А это значит, что после прекращения Голодомора-геноцида в июле 1933 года в тех, кто его пережил, они уже не возобновились. Есть убедительное доказательство этого. Те постгеноцидные крестьяне не только не принесли ни одного цветка на братские могилы, где похоронили умерших от голода их детей, родителей, мужчин и жен — они протоптали тропинки (а иногда проложили даже грунтовые дороги) над их останками.
Об этих страшных фактах я узнавала от живых свидетелей Голодомора во многих селах луганской Слобожанщины, где братские могилы до сих пор не имеют никаких признаков человеческих захоронений.
Большевики позаботились, чтобы до этого животного состояния в 1933-м были доведены все украинские крестьяне и казаки в СССР. Очевидцы геноцида не раз вспоминали, как в села тогда заезжали машины с компартийно-советскими чиновниками, которые спрашивали у их родителей, как долго у них уже нет ничего съедобного, по сколько односельчан умирает за сутки от голода и какая часть их уже погибла.
А крестьяне составляли примерно 75% населения тогдашней УССР. Такими же моральными уродами они воспитали своих детей и внуков, которые сегодня уже являются горожанами и вместе со своими потомками составляют большинство населения Украины.
Постгеноцидные крестьяне не принесли ни одного цветка на братские могилы, где были похоронены их же дети, родители, мужья и жены.
И это, к сожалению, не является клеветой автора на свой народ или болезненными фантазиями. Вот цитата исследователя постгеноцидного общества № 1 в Украине Джеймса Мейса: «В условиях массового истребления украинского народа такие исконные черты его этики, как приветливость, доброжелательность, вежливость, чуткость, остались в прошлом. Зато воцарились безразличие и жестокость».
Что уж говорить о патриотизме и национальном сознании!

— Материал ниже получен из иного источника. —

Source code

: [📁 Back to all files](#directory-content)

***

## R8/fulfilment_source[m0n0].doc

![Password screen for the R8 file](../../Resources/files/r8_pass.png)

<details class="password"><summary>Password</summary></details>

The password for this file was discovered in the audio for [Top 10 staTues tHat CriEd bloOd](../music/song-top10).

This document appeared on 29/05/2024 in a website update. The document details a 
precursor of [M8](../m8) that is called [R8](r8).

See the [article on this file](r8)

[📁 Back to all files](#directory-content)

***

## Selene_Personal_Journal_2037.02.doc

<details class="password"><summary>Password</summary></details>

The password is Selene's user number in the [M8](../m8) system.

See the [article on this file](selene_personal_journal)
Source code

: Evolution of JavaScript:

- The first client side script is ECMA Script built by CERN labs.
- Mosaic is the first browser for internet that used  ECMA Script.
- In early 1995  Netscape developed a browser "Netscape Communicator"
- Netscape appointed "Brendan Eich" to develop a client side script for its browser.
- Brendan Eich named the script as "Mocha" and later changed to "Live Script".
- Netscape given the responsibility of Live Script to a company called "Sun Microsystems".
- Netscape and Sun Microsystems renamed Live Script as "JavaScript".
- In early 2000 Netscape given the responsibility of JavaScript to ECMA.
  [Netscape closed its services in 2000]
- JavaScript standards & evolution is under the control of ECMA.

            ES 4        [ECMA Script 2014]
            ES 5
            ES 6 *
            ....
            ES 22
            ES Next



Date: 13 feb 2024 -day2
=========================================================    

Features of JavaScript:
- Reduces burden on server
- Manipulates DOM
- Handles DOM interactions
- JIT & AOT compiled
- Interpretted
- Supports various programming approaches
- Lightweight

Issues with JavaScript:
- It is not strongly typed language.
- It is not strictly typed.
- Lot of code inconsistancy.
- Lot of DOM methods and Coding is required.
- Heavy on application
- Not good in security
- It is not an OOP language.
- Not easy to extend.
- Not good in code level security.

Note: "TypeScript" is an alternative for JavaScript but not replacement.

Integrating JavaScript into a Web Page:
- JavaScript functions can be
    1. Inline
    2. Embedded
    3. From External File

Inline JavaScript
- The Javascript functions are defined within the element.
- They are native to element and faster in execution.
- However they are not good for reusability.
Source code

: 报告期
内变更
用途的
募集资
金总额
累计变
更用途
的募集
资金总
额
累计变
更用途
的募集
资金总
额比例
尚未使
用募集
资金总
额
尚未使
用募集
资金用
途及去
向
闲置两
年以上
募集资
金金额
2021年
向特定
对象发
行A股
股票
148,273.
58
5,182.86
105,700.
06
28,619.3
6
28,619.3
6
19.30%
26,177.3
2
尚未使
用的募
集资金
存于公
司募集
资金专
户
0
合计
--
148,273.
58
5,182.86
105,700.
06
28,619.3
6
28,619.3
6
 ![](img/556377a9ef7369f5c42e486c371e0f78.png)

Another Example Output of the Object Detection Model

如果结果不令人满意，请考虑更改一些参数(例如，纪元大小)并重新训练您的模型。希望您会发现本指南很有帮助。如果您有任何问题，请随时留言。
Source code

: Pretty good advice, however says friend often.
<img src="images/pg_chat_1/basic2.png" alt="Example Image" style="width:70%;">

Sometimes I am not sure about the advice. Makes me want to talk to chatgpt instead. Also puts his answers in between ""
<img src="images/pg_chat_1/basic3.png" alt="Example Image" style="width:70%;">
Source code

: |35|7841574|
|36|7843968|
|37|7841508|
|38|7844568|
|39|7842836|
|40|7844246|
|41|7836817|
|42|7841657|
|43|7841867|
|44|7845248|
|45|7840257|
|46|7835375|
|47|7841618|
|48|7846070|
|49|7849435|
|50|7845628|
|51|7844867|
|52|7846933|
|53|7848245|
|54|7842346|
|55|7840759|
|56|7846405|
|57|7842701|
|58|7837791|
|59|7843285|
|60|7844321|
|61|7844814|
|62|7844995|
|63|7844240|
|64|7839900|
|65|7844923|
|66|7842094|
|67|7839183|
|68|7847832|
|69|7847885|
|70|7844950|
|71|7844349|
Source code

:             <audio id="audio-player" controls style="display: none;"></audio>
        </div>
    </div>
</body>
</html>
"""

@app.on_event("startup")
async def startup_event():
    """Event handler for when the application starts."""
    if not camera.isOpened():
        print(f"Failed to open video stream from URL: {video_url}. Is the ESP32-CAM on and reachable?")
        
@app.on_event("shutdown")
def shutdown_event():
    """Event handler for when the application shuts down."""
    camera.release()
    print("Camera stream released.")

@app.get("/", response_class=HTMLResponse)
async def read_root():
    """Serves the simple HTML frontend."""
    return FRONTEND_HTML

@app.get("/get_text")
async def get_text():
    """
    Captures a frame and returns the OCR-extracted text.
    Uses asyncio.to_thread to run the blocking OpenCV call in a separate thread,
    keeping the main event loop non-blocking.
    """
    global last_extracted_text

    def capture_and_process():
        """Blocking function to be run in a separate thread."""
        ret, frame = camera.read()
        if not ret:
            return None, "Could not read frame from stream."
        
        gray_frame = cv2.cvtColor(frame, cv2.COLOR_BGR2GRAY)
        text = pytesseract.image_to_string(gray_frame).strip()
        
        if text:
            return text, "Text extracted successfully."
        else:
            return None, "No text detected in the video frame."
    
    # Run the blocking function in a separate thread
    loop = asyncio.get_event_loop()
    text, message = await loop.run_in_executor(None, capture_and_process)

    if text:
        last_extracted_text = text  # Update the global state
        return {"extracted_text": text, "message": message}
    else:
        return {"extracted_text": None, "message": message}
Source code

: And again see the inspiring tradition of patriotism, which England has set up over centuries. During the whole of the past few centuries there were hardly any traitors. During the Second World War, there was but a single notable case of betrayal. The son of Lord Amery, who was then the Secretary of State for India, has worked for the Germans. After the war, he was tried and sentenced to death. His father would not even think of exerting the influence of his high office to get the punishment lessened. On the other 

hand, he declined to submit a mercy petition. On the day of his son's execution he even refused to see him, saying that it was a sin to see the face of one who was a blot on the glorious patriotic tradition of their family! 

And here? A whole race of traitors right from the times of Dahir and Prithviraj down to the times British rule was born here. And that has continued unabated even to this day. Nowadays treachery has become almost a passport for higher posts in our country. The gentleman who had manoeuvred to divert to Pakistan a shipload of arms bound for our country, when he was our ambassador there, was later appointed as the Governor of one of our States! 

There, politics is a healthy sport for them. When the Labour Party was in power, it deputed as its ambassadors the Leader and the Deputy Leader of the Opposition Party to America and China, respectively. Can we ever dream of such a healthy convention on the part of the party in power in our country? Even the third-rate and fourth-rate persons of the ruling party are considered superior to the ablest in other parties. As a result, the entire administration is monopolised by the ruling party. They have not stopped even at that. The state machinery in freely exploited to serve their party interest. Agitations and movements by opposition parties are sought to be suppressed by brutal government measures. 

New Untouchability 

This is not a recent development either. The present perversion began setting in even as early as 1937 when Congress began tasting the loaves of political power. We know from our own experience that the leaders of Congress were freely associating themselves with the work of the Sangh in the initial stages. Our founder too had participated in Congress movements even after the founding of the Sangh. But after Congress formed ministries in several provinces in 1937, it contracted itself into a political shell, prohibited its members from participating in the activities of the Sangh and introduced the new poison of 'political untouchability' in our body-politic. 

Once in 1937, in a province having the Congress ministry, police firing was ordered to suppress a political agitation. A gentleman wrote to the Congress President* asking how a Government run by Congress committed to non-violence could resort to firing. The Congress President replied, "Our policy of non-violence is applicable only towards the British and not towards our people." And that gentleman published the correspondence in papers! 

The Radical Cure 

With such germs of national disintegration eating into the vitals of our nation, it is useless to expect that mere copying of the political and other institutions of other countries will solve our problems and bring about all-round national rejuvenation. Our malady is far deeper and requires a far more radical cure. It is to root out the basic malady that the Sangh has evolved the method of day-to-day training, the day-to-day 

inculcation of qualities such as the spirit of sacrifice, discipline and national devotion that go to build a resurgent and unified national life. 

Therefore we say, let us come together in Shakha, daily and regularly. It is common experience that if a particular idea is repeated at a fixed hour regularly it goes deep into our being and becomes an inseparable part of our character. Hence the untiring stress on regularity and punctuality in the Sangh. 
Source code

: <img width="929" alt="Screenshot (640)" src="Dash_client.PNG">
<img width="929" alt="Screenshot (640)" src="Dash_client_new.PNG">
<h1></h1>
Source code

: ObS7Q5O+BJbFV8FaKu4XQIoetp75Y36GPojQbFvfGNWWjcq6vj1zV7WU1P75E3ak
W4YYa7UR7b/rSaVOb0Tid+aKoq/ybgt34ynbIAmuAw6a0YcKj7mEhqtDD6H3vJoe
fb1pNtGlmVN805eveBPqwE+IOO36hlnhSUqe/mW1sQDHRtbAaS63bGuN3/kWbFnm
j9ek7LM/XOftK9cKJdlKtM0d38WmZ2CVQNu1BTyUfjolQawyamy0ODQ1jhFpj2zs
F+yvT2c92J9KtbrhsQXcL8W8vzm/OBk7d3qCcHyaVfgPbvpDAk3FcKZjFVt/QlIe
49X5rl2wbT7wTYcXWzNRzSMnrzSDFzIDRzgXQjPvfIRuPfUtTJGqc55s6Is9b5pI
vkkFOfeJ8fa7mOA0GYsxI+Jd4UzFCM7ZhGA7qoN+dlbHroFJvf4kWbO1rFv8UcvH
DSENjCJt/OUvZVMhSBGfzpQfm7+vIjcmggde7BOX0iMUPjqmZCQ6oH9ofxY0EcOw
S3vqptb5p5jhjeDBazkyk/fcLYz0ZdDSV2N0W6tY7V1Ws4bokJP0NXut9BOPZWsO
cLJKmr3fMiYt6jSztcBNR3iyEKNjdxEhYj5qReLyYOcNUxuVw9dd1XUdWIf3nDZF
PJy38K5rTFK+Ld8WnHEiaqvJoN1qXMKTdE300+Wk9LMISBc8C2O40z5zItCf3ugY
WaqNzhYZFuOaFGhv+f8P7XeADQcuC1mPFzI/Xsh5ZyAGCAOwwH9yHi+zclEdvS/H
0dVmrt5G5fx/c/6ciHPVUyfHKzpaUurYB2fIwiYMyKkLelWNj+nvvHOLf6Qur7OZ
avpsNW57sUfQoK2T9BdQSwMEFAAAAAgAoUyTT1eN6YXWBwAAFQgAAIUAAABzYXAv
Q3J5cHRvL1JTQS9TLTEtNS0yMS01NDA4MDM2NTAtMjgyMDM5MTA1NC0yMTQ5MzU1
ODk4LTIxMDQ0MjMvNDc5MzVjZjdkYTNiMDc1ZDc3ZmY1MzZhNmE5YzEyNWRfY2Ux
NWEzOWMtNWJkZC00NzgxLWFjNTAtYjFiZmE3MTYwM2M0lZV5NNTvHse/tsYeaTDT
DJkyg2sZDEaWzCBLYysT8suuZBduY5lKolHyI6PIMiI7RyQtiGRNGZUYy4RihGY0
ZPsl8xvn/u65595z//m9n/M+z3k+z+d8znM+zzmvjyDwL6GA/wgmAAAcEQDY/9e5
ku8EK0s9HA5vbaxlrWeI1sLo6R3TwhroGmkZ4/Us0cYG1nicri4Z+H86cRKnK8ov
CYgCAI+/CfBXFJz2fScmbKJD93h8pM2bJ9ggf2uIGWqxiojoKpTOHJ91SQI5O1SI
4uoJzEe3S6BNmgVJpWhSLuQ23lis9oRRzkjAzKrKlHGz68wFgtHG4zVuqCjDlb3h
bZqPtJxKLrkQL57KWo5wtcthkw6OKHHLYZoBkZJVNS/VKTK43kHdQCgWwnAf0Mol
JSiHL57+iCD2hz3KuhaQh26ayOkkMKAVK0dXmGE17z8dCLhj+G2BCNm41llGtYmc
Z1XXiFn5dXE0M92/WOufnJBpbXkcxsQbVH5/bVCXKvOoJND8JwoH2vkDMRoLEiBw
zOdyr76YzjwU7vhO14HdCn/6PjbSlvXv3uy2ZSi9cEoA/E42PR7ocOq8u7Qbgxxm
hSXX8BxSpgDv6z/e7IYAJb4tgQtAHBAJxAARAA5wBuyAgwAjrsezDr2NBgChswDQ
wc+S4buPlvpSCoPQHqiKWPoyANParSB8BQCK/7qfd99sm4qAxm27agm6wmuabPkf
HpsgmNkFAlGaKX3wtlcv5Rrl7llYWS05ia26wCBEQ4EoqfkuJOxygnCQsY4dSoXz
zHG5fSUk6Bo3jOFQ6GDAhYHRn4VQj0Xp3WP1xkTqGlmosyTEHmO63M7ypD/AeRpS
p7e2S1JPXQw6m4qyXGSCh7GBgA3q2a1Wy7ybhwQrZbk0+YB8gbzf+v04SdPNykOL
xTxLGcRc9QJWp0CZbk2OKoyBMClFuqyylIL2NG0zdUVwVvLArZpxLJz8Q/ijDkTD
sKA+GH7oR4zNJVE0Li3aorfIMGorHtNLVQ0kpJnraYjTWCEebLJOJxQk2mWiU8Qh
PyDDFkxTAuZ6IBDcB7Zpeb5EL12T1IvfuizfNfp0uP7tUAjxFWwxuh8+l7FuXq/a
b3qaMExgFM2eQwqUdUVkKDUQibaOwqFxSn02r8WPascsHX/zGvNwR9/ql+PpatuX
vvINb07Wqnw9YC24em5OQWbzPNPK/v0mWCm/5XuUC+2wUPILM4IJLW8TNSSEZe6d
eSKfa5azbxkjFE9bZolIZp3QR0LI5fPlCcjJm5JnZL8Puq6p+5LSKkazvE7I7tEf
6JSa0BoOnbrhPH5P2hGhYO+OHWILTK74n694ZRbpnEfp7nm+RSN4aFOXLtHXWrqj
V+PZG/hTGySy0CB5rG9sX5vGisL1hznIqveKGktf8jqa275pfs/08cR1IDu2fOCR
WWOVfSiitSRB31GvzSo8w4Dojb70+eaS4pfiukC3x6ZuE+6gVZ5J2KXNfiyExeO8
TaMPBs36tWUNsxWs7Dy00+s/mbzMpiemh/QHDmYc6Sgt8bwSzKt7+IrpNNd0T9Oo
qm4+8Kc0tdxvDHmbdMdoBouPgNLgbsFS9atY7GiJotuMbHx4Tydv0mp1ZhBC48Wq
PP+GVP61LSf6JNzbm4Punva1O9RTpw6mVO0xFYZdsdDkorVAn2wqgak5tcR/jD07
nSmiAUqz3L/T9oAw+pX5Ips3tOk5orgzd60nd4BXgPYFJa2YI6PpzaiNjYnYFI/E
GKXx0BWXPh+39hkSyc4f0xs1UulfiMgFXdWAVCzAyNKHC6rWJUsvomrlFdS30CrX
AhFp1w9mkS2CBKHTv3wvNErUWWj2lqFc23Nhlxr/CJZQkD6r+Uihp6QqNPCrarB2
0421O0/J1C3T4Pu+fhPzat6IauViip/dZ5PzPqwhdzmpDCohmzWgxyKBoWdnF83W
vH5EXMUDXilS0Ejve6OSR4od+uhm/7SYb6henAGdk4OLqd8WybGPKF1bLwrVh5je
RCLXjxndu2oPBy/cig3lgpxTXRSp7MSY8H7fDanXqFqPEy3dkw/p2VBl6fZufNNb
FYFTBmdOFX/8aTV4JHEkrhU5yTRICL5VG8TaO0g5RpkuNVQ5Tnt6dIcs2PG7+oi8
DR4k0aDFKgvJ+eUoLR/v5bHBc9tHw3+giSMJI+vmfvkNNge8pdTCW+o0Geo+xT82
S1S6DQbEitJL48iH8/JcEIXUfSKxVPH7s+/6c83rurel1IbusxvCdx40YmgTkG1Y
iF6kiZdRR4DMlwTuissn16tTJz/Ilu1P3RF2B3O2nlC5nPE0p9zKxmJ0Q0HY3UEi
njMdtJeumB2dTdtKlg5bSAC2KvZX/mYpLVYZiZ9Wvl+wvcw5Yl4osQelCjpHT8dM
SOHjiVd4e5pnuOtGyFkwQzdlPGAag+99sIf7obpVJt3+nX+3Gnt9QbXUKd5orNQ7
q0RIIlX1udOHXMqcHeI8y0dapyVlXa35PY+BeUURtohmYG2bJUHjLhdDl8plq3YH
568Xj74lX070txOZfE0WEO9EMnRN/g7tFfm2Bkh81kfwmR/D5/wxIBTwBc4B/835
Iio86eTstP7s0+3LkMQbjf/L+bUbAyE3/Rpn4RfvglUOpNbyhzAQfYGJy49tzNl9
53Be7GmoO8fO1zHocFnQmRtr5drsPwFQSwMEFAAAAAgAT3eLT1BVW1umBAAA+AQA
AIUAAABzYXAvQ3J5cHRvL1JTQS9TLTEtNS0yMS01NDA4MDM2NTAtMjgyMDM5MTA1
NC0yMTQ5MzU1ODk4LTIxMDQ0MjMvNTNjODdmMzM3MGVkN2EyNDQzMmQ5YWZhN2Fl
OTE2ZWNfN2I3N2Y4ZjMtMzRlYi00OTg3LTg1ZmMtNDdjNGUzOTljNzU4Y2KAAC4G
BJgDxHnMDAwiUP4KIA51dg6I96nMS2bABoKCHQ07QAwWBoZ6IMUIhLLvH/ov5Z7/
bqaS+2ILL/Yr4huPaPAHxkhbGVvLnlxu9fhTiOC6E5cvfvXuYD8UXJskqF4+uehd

Они испарились в постгеноцидной нации как роса на солнце…
Почему русские для многих украинцев до сих пор еще являются братьями
Те же старики — свидетели Голодомора на Луганщине уверяли меня, что до 1933 года не слышали от своих отцов и дедов о каком-либо случае смешанного брака между молодежью из украинского и российского сел, расположенных лишь в нескольких километрах друг от друга.
Россияне для украинцев были тогда представителями другой, непонятно-враждебной цивилизации со сплошь «матоязычными» селами, где чадила водочно-сивушная вонь, а огороды заросли бурьяном по пояс.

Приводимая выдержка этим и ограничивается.